Yes it is - be nice to see Pluto still called a planet. If they really want to be strict, Mercury could be demoted to a dwarf planet as well since it is smaller than the moons Titan and Ganymede, which would leave 7 planets. Probably shouldn't give them any ideas.
Ceres, the beer planet.
According to a quick search, Ceres gravity is around 1/36 of Earth’s.
So someone with a 2 ft vertical leap on Earth would be able to jump somewhere around 70 ft vertically (is that in Expanse? heh) accounting for air resistance.
Slow motion beer pours as well...
Exciting news about the water, Ceres might well be an important spaceport someday. Everywhere in the solar system will be inhabitable, because all that’s needed is energy and that’s ultimately plentiful.
Elon Musk has been doing some trailblazing, but personally I’m most excited about new propulsion advances and the first large nuclear drive spacecraft. Those will open up the Solar System!

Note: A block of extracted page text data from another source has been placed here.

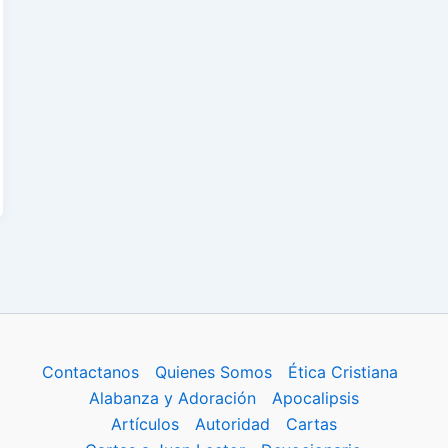
Contactanos
Quienes Somos
Ética Cristiana
Alabanza y Adoración
Apocalipsis
Artículos
Autoridad
Cartas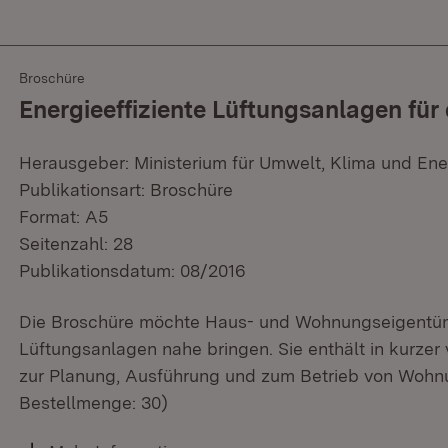
Broschüre
Energieeffiziente Lüftungsanlagen für
Herausgeber: Ministerium für Umwelt, Klima und Ene
Publikationsart: Broschüre
Format: A5
Seitenzahl: 28
Publikationsdatum: 08/2016
Die Broschüre möchte Haus- und Wohnungseigentüm
Lüftungsanlagen nahe bringen. Sie enthält in kurze
zur Planung, Ausführung und zum Betrieb von Wohn
Bestellmenge: 30)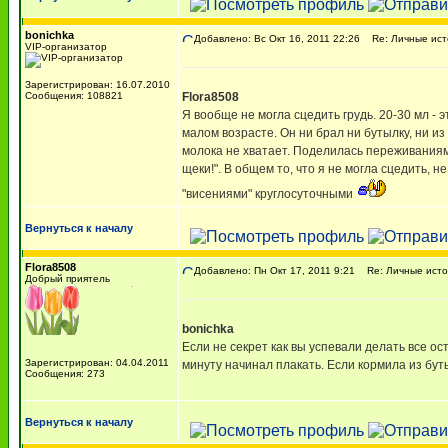
bonichka
Добавлено: Вс Окт 16, 2011 22:26
Re: Личные ист
VIP-организатор
Зарегистрирован: 16.07.2010
Сообщения: 108821
Flora8508
Я вообще не могла сцедить грудь. 20-30 мл - 
малом возрасте. Он ни брал ни бутылку, ни из 
молока не хватает. Поделилась переживаниями
щеки!". В общем то, что я не могла сцедить, 
"висениями" круглосуточными
Вернуться к началу
Flora8508
Добавлено: Пн Окт 17, 2011 9:21
Re: Личные исто
Добрый приятель
bonichka
Если не секрет как вы успевали делать все о
Зарегистрирован: 04.04.2011
минуту начинал плакать. Если кормила из бутыл
Сообщения: 273
Вернуться к началу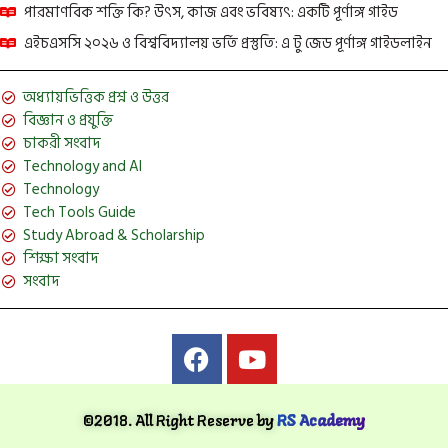
পারমাণবিক শক্তি কি? উৎস, কাজ এবং ভবিষ্যৎ: একটি পূর্ণাঙ্গ গাইড
এইচএসসি ২০২৬ ও বিশ্ববিদ্যালয় ভর্তি প্রস্তুতি: এ টু জেড পূর্ণাঙ্গ গাইডলাইন
অধ্যায়ভিত্তিক প্রশ্ন ও উত্তর
বিজ্ঞান ও প্রযুক্তি
চাকরী সংবাদ
Technology and AI
Technology
Tech Tools Guide
Study Abroad & Scholarship
শিক্ষা সংবাদ
সংবাদ
©2018. All Right Reserve by
RS Academy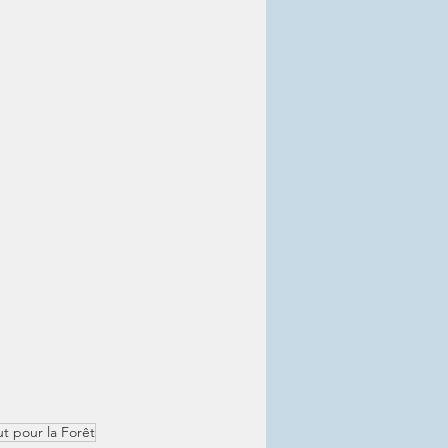
tut pour la Forêt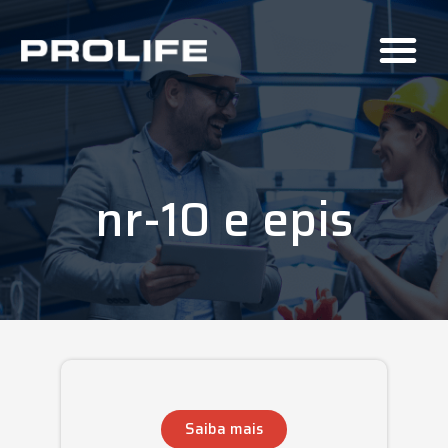
nr-10 e epis
Saiba mais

The simple explanation is that Hydrogen and Oxygen are common in the Universe, and like to get together, as H2O or as water precursors known as hydroxides. The materials the early Solar System formed out of included H and O, others contained H, O, H2O, and hydroxides. Earth is not even particularly “wet” compared to some other Solar System bodies (some moons, Uranus, Neptune, and perhaps worlds like Ceres?) We just happen to have much of our water on or near the surface.
Early Earth would not have had much in the way of free water, as the surface was molten, and most of the atmosphere is believed to have been blown off by the collision that created Earth’s Moon, but once a crust formed, the rain (reign?) of meteorites, asteroids, and to a lesser degree, comets, over the eons brought in lots of H2O and precursors. (”Type 1” meteorites are highest at ~20% water or precursors.*)
*If you want some rather “thick” reading (or at least I found it so) there is this:
https://en.wikipedia.org/wiki/Asteroidal_water
Hope this helps!
:^) When the next interstellar bombardment arrives, basically without warning, whatever civilization arises long after will have to go through all this again, possibly with some escaped moons they'll have to make a decision about.
Meanwhile, ending a sentence with a preposition, as I just did, is something up with which we should not put.
If you don't have gravity the pictures become very fuzzy and indistinct. Because slavery and racism.
The rest of the Ceres keyword, chrono:
Must have been quite a lot, seeing as most incoming these days burns up on the way in. You would think any water would dry up pretty fast...Instead we have many quintillions of gallons. Hmmm.
Thanks for the link! Thick reading often has the most protein. :)
Water vapor is a combustion product in many cases. More water vapor* eventually leads (usually) to more precipitation.
*Granted that individual water molecules at great altitude likely escape to space. But other stuff gets through. And, yes, in the past there was a lot more clutter in the neighborhood.